Suspense sur les accusations d’espionnage international chez Renault

L’obscure affaire d’espionnage industriel dans laquelle Renault se dit « victime d’une filière internationale » devrait rebondir dans les jours à venir, avec la révélation attendue des accusations précises du constructeur automobile français contre trois de ses cadres menacés d’éviction.

La piste d’une fuite vers la Chine de secrets sur les voitures électriques est privilégiée par Renault et le contre-espionnage, selon la presse et les spécialistes de l’intelligence économique. Pour autant, le groupe, à la communication millimétrée depuis une semaine, ne l’a pas évoquée.

Le ministre de l’Industrie Eric Besson, premier officiel à avoir parlé de « guerre économique » dans cette affaire qui touche au coeur stratégique d’un fleuron de l’industrie française encore détenu à 15% par l’Etat, a refusé de la confirmer. « A ce stade, moi, je peux pas l’affirmer », a-t-il dit samedi.

De sources proches du dossier, Matthieu Tenenbaum, un des trois cadres dirigeants mis à pied par Renault, est convoqué pour un entretien préalable à un éventuel licenciement « mardi en fin d’après-midi » et il est vraisemblable que les deux autres soient entendus « le même jour » par l’entreprise.

Renault s’est refusé à commenter ces informations.

La procédure impose ces entretiens pour que la direction détaille ses griefs aux salariés visés et qu’ils puissent lui répondre. Si Renault décide d’une éviction rapide, il devra respecter un délai de 48 heures avant de la notifier.

« Compte tenu de l’émoi suscité, je pense qu’ils vont trancher la semaine prochaine », prédit une source proche du dossier.

« Il faut respecter la présomption d’innocence », a souligné Eric Besson, alors que Renault n’a pas encore déposé plainte en justice et reste muet sur la date et la manière dont il entend le faire.

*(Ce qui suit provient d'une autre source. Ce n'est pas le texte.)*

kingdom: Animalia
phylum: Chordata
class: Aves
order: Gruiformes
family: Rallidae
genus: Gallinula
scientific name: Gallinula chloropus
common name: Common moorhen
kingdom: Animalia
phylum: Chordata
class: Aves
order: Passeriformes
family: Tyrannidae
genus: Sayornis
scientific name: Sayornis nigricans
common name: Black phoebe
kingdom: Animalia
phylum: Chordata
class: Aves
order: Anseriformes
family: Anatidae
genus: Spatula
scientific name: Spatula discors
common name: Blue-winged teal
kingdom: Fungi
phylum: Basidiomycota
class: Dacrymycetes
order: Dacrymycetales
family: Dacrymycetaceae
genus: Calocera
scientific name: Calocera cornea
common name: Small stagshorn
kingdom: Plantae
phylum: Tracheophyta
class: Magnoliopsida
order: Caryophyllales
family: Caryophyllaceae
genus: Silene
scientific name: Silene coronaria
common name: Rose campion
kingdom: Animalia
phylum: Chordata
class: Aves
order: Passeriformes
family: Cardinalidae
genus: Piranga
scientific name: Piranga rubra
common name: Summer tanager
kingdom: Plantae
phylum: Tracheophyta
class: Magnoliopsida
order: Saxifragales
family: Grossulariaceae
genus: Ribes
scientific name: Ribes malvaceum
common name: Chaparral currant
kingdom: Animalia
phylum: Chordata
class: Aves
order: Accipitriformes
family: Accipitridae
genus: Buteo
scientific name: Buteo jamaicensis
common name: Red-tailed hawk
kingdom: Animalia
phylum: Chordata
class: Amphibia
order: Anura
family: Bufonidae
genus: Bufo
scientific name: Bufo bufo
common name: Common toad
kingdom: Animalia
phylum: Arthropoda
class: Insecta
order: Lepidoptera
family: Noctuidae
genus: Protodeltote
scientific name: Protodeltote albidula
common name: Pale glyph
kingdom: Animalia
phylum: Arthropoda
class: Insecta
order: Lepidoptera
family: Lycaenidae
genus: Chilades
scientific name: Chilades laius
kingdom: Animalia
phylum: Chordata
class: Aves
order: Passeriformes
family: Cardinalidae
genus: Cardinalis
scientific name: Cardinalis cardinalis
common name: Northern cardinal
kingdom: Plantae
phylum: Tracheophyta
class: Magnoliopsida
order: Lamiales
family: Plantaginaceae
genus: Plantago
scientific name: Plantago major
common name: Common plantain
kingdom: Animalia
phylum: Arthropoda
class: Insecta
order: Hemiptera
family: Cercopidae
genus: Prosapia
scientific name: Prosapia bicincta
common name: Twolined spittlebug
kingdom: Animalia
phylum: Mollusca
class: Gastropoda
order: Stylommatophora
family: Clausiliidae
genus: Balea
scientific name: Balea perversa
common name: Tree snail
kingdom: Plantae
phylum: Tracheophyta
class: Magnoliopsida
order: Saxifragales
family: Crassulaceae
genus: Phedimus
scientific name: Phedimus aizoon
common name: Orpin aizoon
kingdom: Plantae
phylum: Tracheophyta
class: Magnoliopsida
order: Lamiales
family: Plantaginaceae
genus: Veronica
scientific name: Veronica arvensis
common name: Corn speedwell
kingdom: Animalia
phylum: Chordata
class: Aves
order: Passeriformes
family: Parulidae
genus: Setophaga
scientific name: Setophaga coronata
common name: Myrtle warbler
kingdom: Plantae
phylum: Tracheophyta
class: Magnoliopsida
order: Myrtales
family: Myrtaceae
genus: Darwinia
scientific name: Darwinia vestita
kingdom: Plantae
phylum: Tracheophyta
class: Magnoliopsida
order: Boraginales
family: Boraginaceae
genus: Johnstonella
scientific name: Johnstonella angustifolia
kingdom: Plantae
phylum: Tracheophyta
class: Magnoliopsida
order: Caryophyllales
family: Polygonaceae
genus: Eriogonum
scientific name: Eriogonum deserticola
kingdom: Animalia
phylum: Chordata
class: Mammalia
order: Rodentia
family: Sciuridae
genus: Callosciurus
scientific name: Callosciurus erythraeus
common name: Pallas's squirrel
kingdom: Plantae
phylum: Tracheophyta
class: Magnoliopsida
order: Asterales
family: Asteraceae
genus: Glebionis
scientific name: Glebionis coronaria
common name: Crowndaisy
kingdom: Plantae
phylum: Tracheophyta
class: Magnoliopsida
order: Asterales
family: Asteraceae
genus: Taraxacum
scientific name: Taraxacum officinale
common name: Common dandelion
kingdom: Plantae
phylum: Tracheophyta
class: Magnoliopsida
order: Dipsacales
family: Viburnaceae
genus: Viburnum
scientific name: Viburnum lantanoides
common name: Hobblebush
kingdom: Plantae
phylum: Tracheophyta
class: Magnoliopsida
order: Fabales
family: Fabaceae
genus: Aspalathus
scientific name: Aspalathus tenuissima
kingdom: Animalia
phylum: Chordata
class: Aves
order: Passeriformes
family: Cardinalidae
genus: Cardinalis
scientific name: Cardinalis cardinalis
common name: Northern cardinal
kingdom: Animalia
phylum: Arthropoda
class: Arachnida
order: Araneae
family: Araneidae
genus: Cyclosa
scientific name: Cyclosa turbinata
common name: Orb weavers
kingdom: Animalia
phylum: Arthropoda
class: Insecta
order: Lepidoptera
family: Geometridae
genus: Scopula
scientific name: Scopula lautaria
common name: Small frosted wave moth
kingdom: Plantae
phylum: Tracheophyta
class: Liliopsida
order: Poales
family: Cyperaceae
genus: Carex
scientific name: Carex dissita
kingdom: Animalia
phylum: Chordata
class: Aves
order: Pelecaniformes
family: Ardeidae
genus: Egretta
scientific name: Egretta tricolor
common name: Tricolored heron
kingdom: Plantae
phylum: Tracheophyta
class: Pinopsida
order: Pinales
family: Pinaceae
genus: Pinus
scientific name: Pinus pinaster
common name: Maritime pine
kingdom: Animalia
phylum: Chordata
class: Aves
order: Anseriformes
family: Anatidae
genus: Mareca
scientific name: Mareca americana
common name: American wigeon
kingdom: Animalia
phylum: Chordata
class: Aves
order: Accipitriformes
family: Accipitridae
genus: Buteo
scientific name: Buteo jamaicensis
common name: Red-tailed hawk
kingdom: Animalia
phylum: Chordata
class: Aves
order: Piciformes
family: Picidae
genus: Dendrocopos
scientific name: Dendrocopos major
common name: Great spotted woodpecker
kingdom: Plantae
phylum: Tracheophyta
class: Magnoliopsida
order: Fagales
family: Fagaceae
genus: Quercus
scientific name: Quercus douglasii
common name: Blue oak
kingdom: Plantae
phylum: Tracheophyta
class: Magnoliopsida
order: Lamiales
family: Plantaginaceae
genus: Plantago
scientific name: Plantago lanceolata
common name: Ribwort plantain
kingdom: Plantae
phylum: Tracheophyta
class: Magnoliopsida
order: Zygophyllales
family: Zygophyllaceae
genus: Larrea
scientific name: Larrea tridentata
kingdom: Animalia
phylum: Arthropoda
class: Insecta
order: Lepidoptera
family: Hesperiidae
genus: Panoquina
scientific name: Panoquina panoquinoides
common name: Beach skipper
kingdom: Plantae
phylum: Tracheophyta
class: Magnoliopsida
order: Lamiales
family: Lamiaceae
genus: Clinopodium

L’avocat de M. Tenenbaum, Me Thibault de Montbrial, a dénoncé samedi un « lynchage » de son client, sur la base d' »accusations gravissimes ». Il a sommé Renault « d »apporter sans délai les explications et éléments matériels de ce qu’il avance ».

Directeur adjoint du programme de véhicules électriques, M. Tenenbaum était sorti de l’anonymat la veille, via son défenseur, en s’insurgeant contre une « véritable pré-déclaration de culpabilité de la communication publique de Renault ».

Le numéro deux du groupe, Patrick Pélata, a martelé ce week-end la « conviction » du constructeur que les trois cadres mis à pied, « ont effectivement commis des fautes lourdes ».

L’enquête interne lancée fin août a conclu que Renault se trouvait « face à un système organisé de collecte d’informations économiques, technologiques et stratégiques pour servir des intérêts situés à l’étranger », a-t-il affirmé au Monde daté de dimanche, parlant d’un « travail de professionnels ».

« Renault est victime d’une filière organisée internationale », a déclaré M. Pélata, directeur général délégué et bras droit du PDG Carlos Ghosn.

Il a assuré que le constructeur n’a perdu aucun secret « technologique, stratégique » majeur sur « les presque 200 brevets déposés ou en cours de dépôt » ou les recherches sur les batteries du futur.

Il a néanmoins admis que « des informations sur l’architecture de nos véhicules, sur les coûts et le modèle économique » du programme de voiture électrique « peuvent avoir fuité ».

L’enjeu est majeur pour Renault, qui a investi 4 milliards d’euros avec son partenaire japonais Nissan sur ce marché dont il vise le leadership mondial.

Vendredi, le site internet du Point avait affirmé que les cadres suspendus, mis en relation avec « des interlocuteurs chinois » par un sous-traitant, auraient touché de l’argent à l’étranger contre des brevets « en attente d’être déposés » sur des batteries de véhicules électriques.